Comecemos pela subsidiodependência.
Existe uma ideia geral de que receber subsídios é igual a receber esmolas. Quando na realidade é reaver dinheiro de um estado que, teoricamente, somos todos nós. Claro que uns, mais do que outros. Como em tudo há filhos e enteados, mas esse não é o ponto aqui.
Realisticamente, é rara a produção cultural neste país que consegue sobreviver apenas com a receita gerada. Parte da razão é óbvia: é preciso haver público formado. Da mesma forma que é necessário haver produtores culturais capazes. Sem entrar em questões qualitativas, a formação de público não é algo que possa ser feita só a nível académico. Pode e deve ser feita a nível académico, mas não chega. É preciso que haja uma constante e permanente oferta cultural que não esteja subjugada nem aos poderes nem às tendências vigentes. Em que os critérios de atribuição de subsídios sejam mais do que um concurso de popularidade, compadrio ou um mero seguir as tendências.
O brado de indignação acerca da aplicação dos dinheiros públicos entregue a músicos, escritores, encenadores, realizadores, editores e outros artistas é elevado, como se fossem um bando de malandros que não quer trabalhar. Isto quando há milhões públicos gastos em imbecilidades como jogadores de futebol, palcos religiosos e operações militares. Já sem mencionar o desperdício que grassa em festas, fatos e outras coisas de que nem sequer temos conhecimento. Sendo públicos, a palavra chave aqui.

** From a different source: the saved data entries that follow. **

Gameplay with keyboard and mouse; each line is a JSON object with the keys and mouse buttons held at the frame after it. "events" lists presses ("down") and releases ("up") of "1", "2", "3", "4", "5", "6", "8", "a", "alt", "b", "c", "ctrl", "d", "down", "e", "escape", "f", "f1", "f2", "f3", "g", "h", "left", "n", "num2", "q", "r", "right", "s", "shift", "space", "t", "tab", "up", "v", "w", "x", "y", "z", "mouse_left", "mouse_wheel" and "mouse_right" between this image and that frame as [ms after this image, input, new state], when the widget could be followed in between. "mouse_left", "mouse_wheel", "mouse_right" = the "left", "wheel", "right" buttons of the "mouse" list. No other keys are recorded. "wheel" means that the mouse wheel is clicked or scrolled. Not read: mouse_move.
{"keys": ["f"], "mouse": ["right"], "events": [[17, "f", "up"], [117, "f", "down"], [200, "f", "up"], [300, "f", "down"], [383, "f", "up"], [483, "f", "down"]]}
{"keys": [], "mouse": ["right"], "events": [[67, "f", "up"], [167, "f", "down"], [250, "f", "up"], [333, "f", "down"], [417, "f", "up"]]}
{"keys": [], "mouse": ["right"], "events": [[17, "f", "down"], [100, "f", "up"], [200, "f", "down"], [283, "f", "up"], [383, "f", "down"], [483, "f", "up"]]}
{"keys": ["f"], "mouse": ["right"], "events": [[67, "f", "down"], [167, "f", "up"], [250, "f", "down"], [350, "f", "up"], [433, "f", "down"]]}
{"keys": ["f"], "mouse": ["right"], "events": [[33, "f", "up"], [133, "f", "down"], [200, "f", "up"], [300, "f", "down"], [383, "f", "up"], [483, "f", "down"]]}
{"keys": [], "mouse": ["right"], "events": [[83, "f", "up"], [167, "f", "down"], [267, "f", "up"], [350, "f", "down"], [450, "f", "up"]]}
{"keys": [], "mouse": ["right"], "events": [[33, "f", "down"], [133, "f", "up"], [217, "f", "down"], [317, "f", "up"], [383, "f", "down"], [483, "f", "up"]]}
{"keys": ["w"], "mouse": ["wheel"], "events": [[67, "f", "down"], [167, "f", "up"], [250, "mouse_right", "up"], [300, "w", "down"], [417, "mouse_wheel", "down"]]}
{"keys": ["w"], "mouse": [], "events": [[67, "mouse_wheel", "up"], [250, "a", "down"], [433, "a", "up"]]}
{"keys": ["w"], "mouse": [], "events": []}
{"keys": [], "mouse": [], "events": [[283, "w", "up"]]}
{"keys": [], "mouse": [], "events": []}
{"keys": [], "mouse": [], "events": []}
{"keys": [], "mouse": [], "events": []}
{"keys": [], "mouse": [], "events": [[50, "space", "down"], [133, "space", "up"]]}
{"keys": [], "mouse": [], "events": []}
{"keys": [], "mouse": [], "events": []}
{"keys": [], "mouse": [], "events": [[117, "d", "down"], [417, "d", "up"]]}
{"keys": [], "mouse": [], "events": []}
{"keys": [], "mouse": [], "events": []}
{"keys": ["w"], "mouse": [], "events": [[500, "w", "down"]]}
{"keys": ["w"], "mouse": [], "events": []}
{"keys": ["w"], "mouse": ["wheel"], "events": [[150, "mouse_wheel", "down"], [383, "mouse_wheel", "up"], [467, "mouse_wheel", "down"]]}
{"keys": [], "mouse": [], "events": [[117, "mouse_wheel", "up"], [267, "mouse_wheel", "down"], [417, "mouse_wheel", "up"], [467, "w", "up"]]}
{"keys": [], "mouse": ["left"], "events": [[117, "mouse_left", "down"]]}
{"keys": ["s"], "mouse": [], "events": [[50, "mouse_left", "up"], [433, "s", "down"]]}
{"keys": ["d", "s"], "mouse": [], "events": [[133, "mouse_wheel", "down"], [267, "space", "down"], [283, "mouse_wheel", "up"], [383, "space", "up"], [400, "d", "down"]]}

Eu até poderia viver com isso, se ao menos não atrapalhassem quem quer realmente contribuir e que o faz. Não obstante a falta de apoios, de público ou de condições básicas. Não é um lamento, é uma constatação.
A solução é fazer, aconteça o que acontecer.
Aqueles que escolhem uma vida ligada à cultura, escolhem uma vida insegura e precária. É uma escolha. Assim como ser um bilionário mentecapto é uma escolha. Já ser explorado por um, é, frequentemente, uma inevitabilidade.
O estado deve financiar projectos culturais (como financia bancos). É uma obrigação – não descrita desta forma, é certo – prevista na constituição. Já que jogamos o jogo da democracia, então tentemos pelo menos seguir as suas regras.
Obviamente que é problemático um estado formar uma população que coloca demasiadas questões. Formar pensamento crítico é, ou pelo menos devia ser, o papel da cultura. E nesse sentido, compreendo que o estado não esteja disponível para financiar uma linha cultural que questione a sua conduta, quando não a sua própria existência, pelo menos nos moldes actuais. O mesmo para os grandes filantropos privados.
Naturalmente, nem toda a cultura se apresenta como dissidente. Primeiro porque muitas vezes o entretenimento passa por cultura e depois porque é frequente ser a produção cultural desprovida de valores a chegar ao grande público. Invariavelmente o motivo invocado é ser “o que as pessoas querem.” Da mesma forma, o motivo invocado para outro tipo de decisão estatal de carácter mais coercivo e autoritário é ser “o que as pessoas precisam” (veja-se a lei do tabaco ou das drogas leves, por exemplo). Tal cria uma clara situação de dois pesos e duas medidas em que nenhuma está certa.
Não pode ser a quantidade de público ou as vendas a determinar o sucesso de uma obra. Essa é uma preocupação para o magnata de fato de gravata. Não para o criador. Tal como os produtores de leite e de carne são financiados para manter os preços acessíveis e a rotação do consumo, também a cultura deve beneficiar de tratamento semelhante.
Se a bitola para a cultura for o sucesso comercial, então tudo isto foi um estrondoso falhanço:
Velvet Underground; Fernando Pessoa; Van Gogh; Emily Dickinson; Franz Kafka; Edgar Allan Poe; Henry David Thoreau; Oscar Wilde; Johann Sebastian Bach.
Todas estas pessoas foram desacreditadas pela crítica e ignoradas pelo público e hoje em dia são valores reconhecidos. Obviamente morrer primeiro ajuda muito, mas talvez possamos começar a valorizar os nossos artistas enquanto ainda vivem?
Faço minhas as palavras de Simone de Beauvoir, quem muito aprecio e merece mais do que uma citação descontextualizada: “Erguer o povo ao nível da cultura e não rebaixar a cultura ao nível do povo.”